La storia del piccolo Leo

Quella del piccolo Leo è una storia che deve essere raccontata, perché tramette tutti i valori dello sport di base e delle società che, con dedizione e passione, lo portano avanti; in questo caso, la società calcistica locale associata al Centro Sportivo Italiano, Reggio United.

Leo è un bambino di soli nove anni, con un disturbo oppositivo provocatorio e di deficit dell’attenzione. Giocare in un gruppo, per lui, è sempre stato un enorme problema e, allo stesso tempo, uno dei suoi più grandi desideri.
La sua sensibilità e intelligenza si scontrano inevitabilmente con le limitazioni che il suo disturbo provoca, specie in un contesto di comunità com’è il gioco di squadra. Tant’è che la prima società a cui Leo è stato iscritto, rendendosi conto di non avere gli strumenti per gestire la situazione, ha chiesto alla famiglia di abbandonare l’idea.

A cambiare le sorti di questa storia è stata in primis l’iniziativa provinciale All Inclusive Sport, che ha affiancato un tutor a Leo, per intraprendere un percorso graduale di inserimento in un contesto di squadra, durato in tutto un anno.
Leo è stato dapprima accompagnato al parco, per iniziare piano piano a giocare a calcio con altri bambini, sempre con un educatore al suo fianco.
La sfida è stata vinta poi grazie alla disponibilità della società Reggio United: ora Leo risulta ufficialmente iscritto, con un tutor in affiancamento all’allenatore della sua squadra.

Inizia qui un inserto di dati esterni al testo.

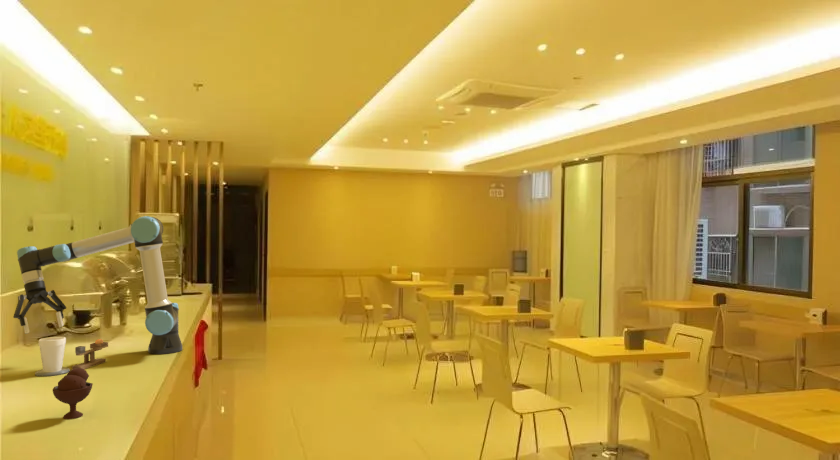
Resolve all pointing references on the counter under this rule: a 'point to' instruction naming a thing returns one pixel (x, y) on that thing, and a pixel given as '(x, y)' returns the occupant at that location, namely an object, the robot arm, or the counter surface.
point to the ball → (99, 341)
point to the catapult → (93, 347)
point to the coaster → (42, 373)
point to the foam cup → (52, 353)
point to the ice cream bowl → (73, 390)
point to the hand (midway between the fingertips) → (44, 329)
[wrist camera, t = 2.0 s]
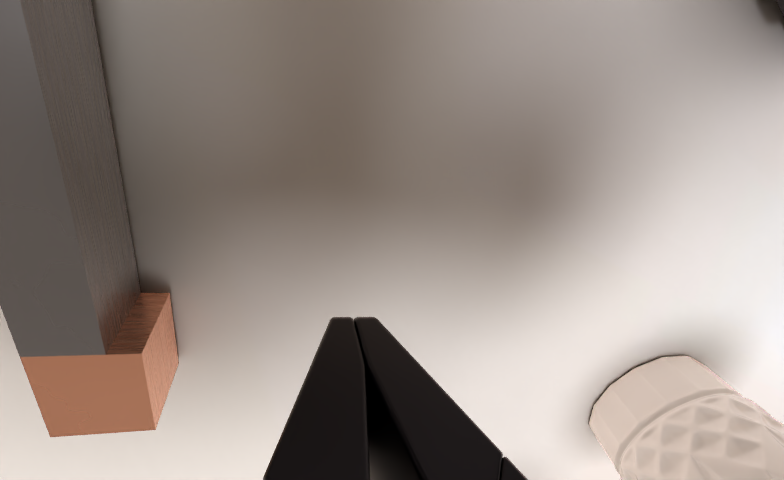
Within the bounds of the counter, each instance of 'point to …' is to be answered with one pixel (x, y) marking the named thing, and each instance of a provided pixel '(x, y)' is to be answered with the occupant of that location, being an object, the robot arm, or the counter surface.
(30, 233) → the bar
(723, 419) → the white cup
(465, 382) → the counter surface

La Reggio United, dopo aver ‘adottato’ il piccolo Leo, ha spiegato le ragioni di questa scelta ai microfoni di All Inclusive Sport, tramite le parole del presidente Franco Camellini, che ha definito la sua società “anomala”.
“Il calcio è uno sport verticistico – ha detto Camellini –. Noi però diamo attenzione alla crescita del ragazzo, più che alle sue qualità di calciatore. Abbiamo il nostro codice di comportamento e chiediamo a tutti gli atleti serietà e continuità, ma non siamo solo qui per scoprire i talenti tecnici: noi siamo qui per far crescere i giovani attraverso il calcio, guardiamo agli uomini che diventeranno”.

“Nel calcio – ha aggiunto Camellini – c’è tutta la società in cui viviamo, che entra pesantemente in gioco. Ci sono gli avversari e ci sono i compagni di squadra, c’è il confronto in pubblico e c’è il momento privato del gruppo nello spogliatoio. C’è il rispetto per i coetanei, anche dopo un fallo, anche di fronte agli sbagli che ci fanno perdere o ci mettono in difficoltà. E c’è il rispetto per gli adulti, anche quando hanno palesemente torto, anche quando ci fanno arrabbiare. Questo è il calcio. Non è contare i goal e accumulare le coppe”.